ASSIGNMENT. Every entry below should be written out exactly, and no image should appear.

Start of Block

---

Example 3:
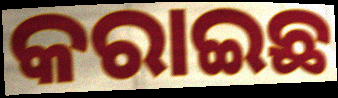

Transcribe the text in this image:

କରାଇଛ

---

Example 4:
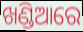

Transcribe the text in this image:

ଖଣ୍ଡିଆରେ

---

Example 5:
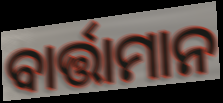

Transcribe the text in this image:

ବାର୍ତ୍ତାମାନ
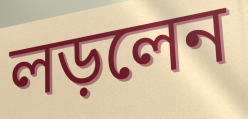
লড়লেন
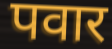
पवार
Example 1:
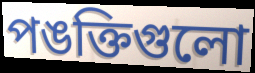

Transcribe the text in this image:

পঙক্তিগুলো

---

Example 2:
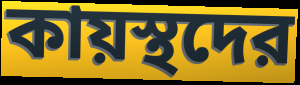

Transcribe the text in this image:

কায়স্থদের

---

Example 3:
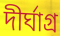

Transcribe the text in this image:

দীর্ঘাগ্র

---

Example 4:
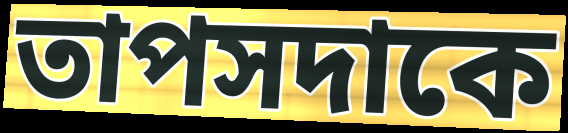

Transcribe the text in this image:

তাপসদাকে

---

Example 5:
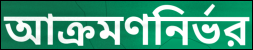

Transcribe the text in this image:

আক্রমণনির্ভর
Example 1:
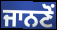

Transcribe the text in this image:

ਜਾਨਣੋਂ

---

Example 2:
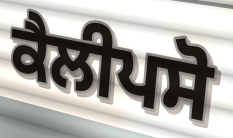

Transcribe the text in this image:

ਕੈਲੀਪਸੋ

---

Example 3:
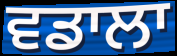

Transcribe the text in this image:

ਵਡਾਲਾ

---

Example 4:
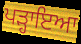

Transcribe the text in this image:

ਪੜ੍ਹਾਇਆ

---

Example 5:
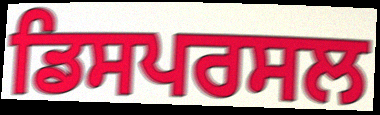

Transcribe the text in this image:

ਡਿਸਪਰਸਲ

End of Block

ANSWER BOX.
---

Example 3:

Transcribe the text in this image:

କରାଇଛ

---

Example 4:

Transcribe the text in this image:

ଖଣ୍ଡିଆରେ

---

Example 5:

Transcribe the text in this image:

ବାର୍ତ୍ତାମାନ
লড়লেন
पवार
Example 1:

Transcribe the text in this image:

পঙক্তিগুলো

---

Example 2:

Transcribe the text in this image:

কায়স্থদের

---

Example 3:

Transcribe the text in this image:

দীর্ঘাগ্র

---

Example 4:

Transcribe the text in this image:

তাপসদাকে

---

Example 5:

Transcribe the text in this image:

আক্রমণনির্ভর
Example 1:

Transcribe the text in this image:

ਜਾਨਣੋਂ

---

Example 2:

Transcribe the text in this image:

ਕੈਲੀਪਸੋ

---

Example 3:

Transcribe the text in this image:

ਵਡਾਲਾ

---

Example 4:

Transcribe the text in this image:

ਪੜ੍ਹਾਇਆ

---

Example 5:

Transcribe the text in this image:

ਡਿਸਪਰਸਲ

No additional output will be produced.